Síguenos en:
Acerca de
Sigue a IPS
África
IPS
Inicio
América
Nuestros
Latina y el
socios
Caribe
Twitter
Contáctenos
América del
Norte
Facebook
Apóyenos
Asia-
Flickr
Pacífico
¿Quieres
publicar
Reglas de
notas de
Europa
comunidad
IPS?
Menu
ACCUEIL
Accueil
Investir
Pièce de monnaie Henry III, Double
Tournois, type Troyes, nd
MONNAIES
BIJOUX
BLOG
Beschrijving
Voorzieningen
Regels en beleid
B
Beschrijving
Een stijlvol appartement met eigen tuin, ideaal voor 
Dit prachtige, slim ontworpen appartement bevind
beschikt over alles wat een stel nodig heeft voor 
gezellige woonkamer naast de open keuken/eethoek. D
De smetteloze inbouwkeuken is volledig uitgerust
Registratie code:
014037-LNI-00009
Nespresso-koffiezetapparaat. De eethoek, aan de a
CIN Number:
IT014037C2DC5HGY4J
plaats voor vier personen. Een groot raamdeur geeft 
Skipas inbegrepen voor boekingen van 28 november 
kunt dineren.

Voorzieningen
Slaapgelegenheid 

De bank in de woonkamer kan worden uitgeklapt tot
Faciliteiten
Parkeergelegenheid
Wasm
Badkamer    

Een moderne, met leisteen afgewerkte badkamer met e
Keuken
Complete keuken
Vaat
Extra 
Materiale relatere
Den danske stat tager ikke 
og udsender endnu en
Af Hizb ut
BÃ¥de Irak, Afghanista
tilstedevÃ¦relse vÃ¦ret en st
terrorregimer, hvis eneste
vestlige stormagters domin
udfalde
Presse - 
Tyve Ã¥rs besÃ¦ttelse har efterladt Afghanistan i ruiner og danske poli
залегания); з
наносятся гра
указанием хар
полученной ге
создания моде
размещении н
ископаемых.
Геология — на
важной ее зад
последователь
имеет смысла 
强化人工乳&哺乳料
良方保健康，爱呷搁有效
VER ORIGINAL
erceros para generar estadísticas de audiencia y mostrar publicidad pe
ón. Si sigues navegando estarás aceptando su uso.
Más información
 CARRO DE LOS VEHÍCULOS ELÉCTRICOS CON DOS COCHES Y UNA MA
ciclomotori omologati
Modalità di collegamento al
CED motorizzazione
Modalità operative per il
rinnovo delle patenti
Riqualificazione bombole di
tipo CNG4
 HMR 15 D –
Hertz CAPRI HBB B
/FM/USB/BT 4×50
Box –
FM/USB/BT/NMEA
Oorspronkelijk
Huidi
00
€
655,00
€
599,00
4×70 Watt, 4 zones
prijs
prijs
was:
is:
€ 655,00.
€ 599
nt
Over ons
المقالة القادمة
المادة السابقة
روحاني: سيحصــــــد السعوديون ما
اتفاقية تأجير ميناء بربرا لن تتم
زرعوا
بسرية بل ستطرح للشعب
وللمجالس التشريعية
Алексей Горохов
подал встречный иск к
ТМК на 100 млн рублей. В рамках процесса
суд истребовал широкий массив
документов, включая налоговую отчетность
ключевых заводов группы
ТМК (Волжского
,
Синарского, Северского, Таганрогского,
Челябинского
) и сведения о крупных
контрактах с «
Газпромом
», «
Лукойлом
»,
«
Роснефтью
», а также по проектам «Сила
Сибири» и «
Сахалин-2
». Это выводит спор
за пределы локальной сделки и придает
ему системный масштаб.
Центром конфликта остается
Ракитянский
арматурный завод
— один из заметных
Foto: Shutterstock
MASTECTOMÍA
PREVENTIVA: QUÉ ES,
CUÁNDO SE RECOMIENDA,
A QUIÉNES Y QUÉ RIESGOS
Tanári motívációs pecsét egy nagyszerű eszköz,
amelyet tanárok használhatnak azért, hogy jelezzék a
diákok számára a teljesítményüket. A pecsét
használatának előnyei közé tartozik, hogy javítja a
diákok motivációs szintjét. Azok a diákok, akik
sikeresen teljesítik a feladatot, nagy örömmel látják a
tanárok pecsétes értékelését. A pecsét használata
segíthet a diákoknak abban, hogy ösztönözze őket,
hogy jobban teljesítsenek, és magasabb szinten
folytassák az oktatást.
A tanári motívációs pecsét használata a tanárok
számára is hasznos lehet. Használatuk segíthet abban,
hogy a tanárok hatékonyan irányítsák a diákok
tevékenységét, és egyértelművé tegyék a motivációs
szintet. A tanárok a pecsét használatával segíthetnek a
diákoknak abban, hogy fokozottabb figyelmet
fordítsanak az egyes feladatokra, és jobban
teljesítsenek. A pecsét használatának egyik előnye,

= = =

Copy the records above faithfully. Begin at their first line, end at the line containing "014037-LNI-00009", and include nothing else.

# [FINISHED EXERCISE]
Síguenos en:
Acerca de
Sigue a IPS
África
IPS
Inicio
América
Nuestros
Latina y el
socios
Caribe
Twitter
Contáctenos
América del
Norte
Facebook
Apóyenos
Asia-
Flickr
Pacífico
¿Quieres
publicar
Reglas de
notas de
Europa
comunidad
IPS?
Menu
ACCUEIL
Accueil
Investir
Pièce de monnaie Henry III, Double
Tournois, type Troyes, nd
MONNAIES
BIJOUX
BLOG
Beschrijving
Voorzieningen
Regels en beleid
B
Beschrijving
Een stijlvol appartement met eigen tuin, ideaal voor 
Dit prachtige, slim ontworpen appartement bevind
beschikt over alles wat een stel nodig heeft voor 
gezellige woonkamer naast de open keuken/eethoek. D
De smetteloze inbouwkeuken is volledig uitgerust
Registratie code:
014037-LNI-00009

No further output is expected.